I remember a time not that long ago when we were talking about Code Critical in this Chamber, when it was a big deal when there was a Code Critical. Now when we talk to paramedics, they tell us, we don't even bother to talk about it because it's Code Critical all the time. That is the status quo right now. The response times right now by paramedics are far beyond safe, they are far beyond desirable, and they are beyond the targets in our contract with EMCI. The current contract, which was signed by the Liberal government, is worth $165 million a year to EMCI, and they have had to pay zero dollars in penalties despite consistently not meeting these targets. We are seriously concerned about the performance of EMCI and the government's ability to manage this contract. Why aren't they paying penalties? If we are going to contract a private company, presumably we think they can do it better. They are failing. Why aren't we holding them to account?
A recent FOIPOP reveals that multiple recommendations from the Fitch Report that looked at emergency services remain incomplete, including considering an annual independent performance review of contractor expenses and performance. There's a free tip for the government. Please do an independent review of EMCI. They are failing at their job. In 2022 there were more than 200 paramedics off work due to injury or illness. That is 20 per cent of the workforce. In the fourth quarter of 2022 there were 255 vacancies and Freedom of Information records also note that EMCI is now required to post those vacancies externally, as interest from candidates in full-time positions is decreasing. We don't have to wonder why that is. One hundred and thirty-three paramedics resigned in 2022; 133 in one year. That is the largest number in six years.
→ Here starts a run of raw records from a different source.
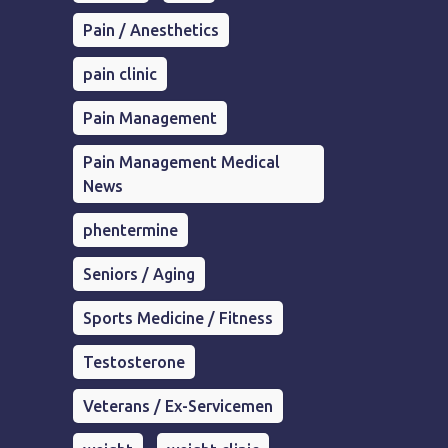
Pain / Anesthetics
pain clinic
Pain Management
Pain Management Medical
News
phentermine
Seniors / Aging
Sports Medicine / Fitness
Testosterone
Veterans / Ex-Servicemen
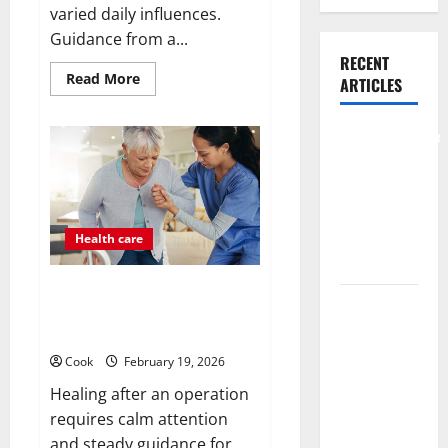
varied daily influences.
Guidance from a...
RECENT
Read
Read More
ARTICLES
more
about
What
Benefits
Comprehensive
Come
Preventive
From
Personalized
Health Care
Functional
Medicine
Services for
Treatment
Programs
Long Term
Health care
Wellness
Post Surgery Senior In-Home
What
Care Encouraging Gentle
Benefits
Recovery Stability Support
Come From
Cook
February 19, 2026
Personalized
Healing after an operation
Functional
requires calm attention
Medicine
and steady guidance for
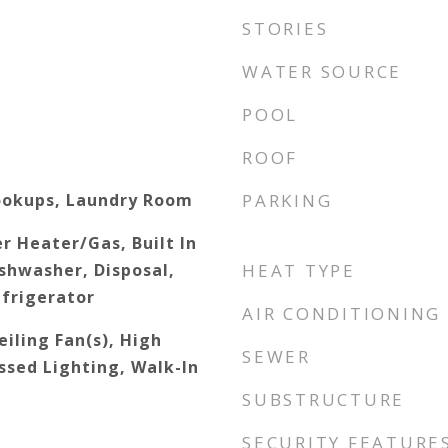
STORIES
WATER SOURCE
POOL
ROOF
ookups, Laundry Room
PARKING
r Heater/Gas, Built In
shwasher, Disposal,
HEAT TYPE
frigerator
AIR CONDITIONING
iling Fan(s), High
SEWER
ssed Lighting, Walk-In
SUBSTRUCTURE
SECURITY FEATURE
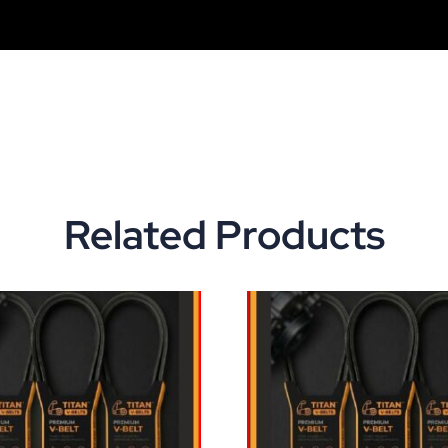
Related Products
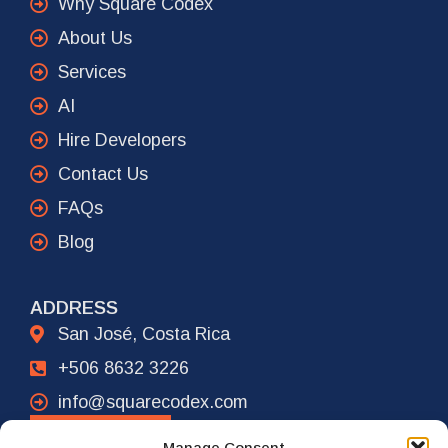
Why Square Codex
About Us
Services
AI
Hire Developers
Contact Us
FAQs
Blog
ADDRESS
San José, Costa Rica
+506 8632 3226
info@squarecodex.com
CONTACT
Manage Consent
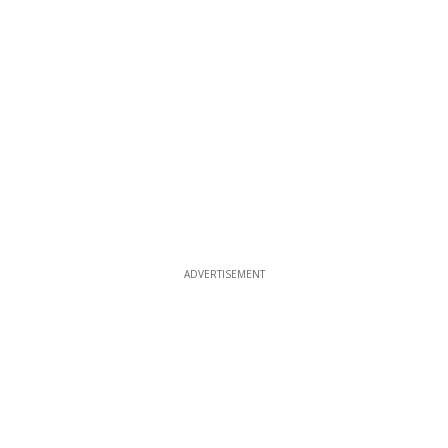
ADVERTISEMENT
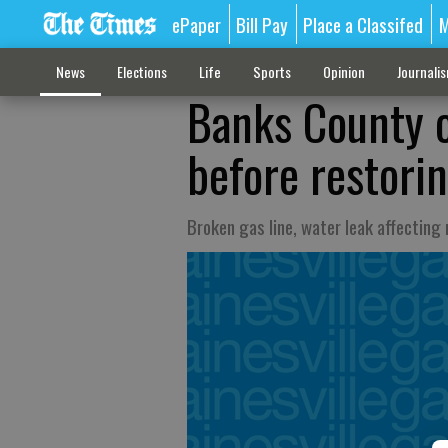
ePaper
Bill Pay
Place a Classifed
M
News
Elections
Life
Sports
Opinion
Journali
Banks County of
before restori
Broken gas line, water leak affecting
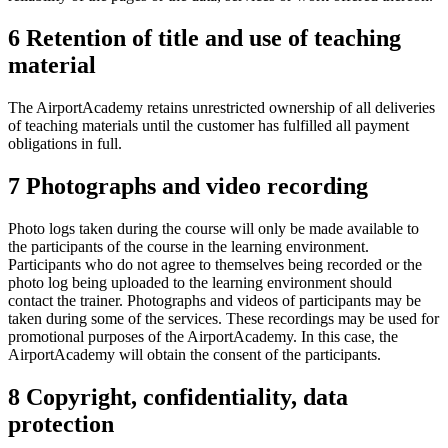
6 Retention of title and use of teaching
material
The AirportAcademy retains unrestricted ownership of all deliveries
of teaching materials until the customer has fulfilled all payment
obligations in full.
7 Photographs and video recording
Photo logs taken during the course will only be made available to
the participants of the course in the learning environment.
Participants who do not agree to themselves being recorded or the
photo log being uploaded to the learning environment should
contact the trainer. Photographs and videos of participants may be
taken during some of the services. These recordings may be used for
promotional purposes of the AirportAcademy. In this case, the
AirportAcademy will obtain the consent of the participants.
8 Copyright, confidentiality, data
protection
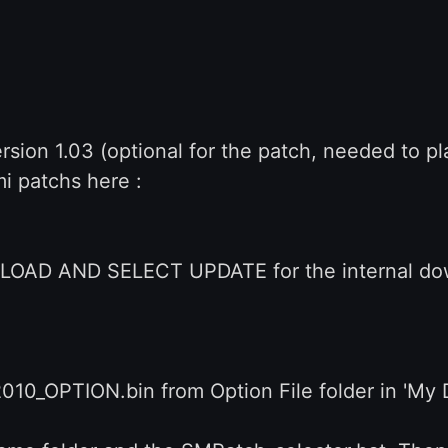
sion 1.03 (optional for the patch, needed to pl
i patchs here :
AD AND SELECT UPDATE for the internal down
010_OPTION.bin from Option File folder in 'M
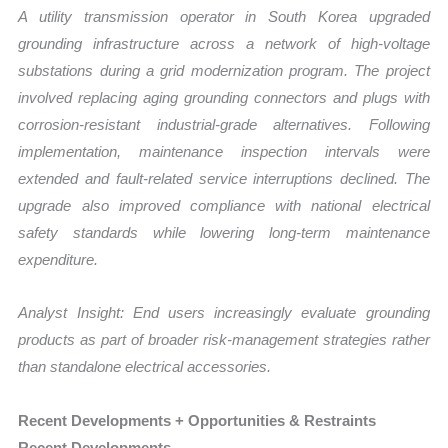
A utility transmission operator in South Korea upgraded
grounding infrastructure across a network of high-voltage
substations during a grid modernization program. The project
involved replacing aging grounding connectors and plugs with
corrosion-resistant industrial-grade alternatives. Following
implementation, maintenance inspection intervals were
extended and fault-related service interruptions declined. The
upgrade also improved compliance with national electrical
safety standards while lowering long-term maintenance
expenditure.
Analyst Insight: End users increasingly evaluate grounding
products as part of broader risk-management strategies rather
than standalone electrical accessories.
Recent Developments + Opportunities & Restraints
Recent Developments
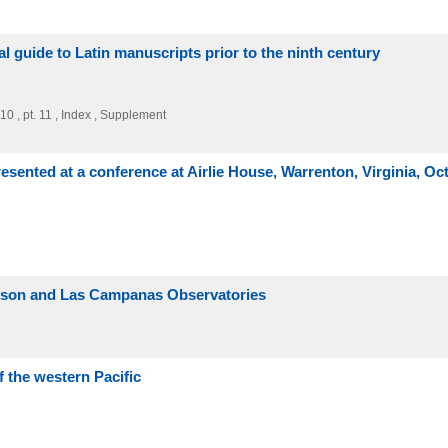
al guide to Latin manuscripts prior to the ninth century
 , pt. 10 , pt. 11 , Index , Supplement
sented at a conference at Airlie House, Warrenton, Virginia, Oc
Wilson and Las Campanas Observatories
f the western Pacific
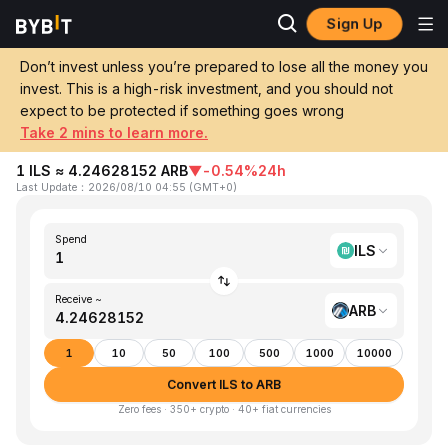
Sign Up
Home
ILS to ARB
Don’t invest unless you’re prepared to lose all the money you
invest. This is a high-risk investment, and you should not
Convert 1 ILS (Israeli New Shekel) to ARB
expect to be protected if something goes wrong
(Arbitrum)
Take 2 mins to learn more.
1 ILS ≈ 4.24628152 ARB
▼
-0.54%
24h
Last Update
：
2026/08/10 04:55
(
GMT+0
)
Spend
ILS
Receive ~
ARB
1
10
50
100
500
1000
10000
Convert ILS to ARB
Zero fees · 350+ crypto · 40+ fiat currencies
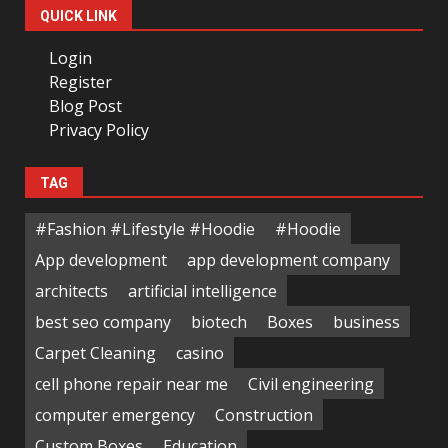
QUICK LINK
Login
Register
Blog Post
Privacy Policy
TAG
#Fashion #Lifestyle #Hoodie
#Hoodie
App development
app development company
architects
artificial intelligence
best seo company
biotech
Boxes
business
Carpet Cleaning
casino
cell phone repair near me
Civil engineering
computer emergency
Construction
Custom Boxes
Education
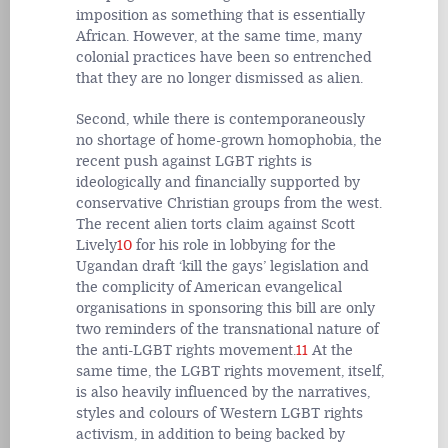
imposition as something that is essentially
African. However, at the same time, many
colonial practices have been so entrenched
that they are no longer dismissed as alien.
Second, while there is contemporaneously
no shortage of home-grown homophobia, the
recent push against LGBT rights is
ideologically and financially supported by
conservative Christian groups from the west.
The recent alien torts claim against Scott
Lively
10
for his role in lobbying for the
Ugandan draft ‘kill the gays’ legislation and
the complicity of American evangelical
organisations in sponsoring this bill are only
two reminders of the transnational nature of
the anti-LGBT rights movement.
11
At the
same time, the LGBT rights movement, itself,
is also heavily influenced by the narratives,
styles and colours of Western LGBT rights
activism, in addition to being backed by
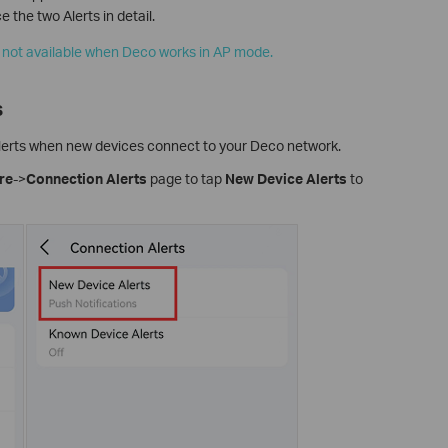
 the two Alerts in detail.
 not available when Deco works in AP mode.
s
 alerts when new devices connect to your Deco network.
re
->
Connection Alerts
page to tap
New Device Alerts
to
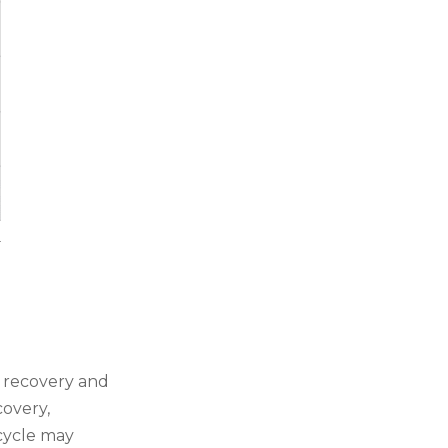
 recovery and
covery,
 cycle may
We cannot overstate the impact of this on our health system writ large. All of us are going to be in a situation where we have to call an ambulance and we'd better be ready when that ambulance doesn't show up if this government isn't going to do something about it. We know that Allison Holthoff's family decided not to call an ambulance. They decided to drive to the ER because they were concerned about how long it would take for an ambulance to get to them. We need to change that. This government says they want to change the narrative, so change the narrative. Do what it takes to retain these paramedics and make this a desirable profession again.
Paramedics are underpaid, poorly treated, and are leaving the profession in droves. The wages are too low and the working conditions are bad. This government needs to act now, sit down with paramedics and not wait until the Fall when the contract comes up. This government hands out money to various people like it is candy on Hallowe'en. Why not paramedics? Without the paramedics, the rest of our system collapses. Do what it takes to make sure that we can keep every single paramedic possible and retain and hire more.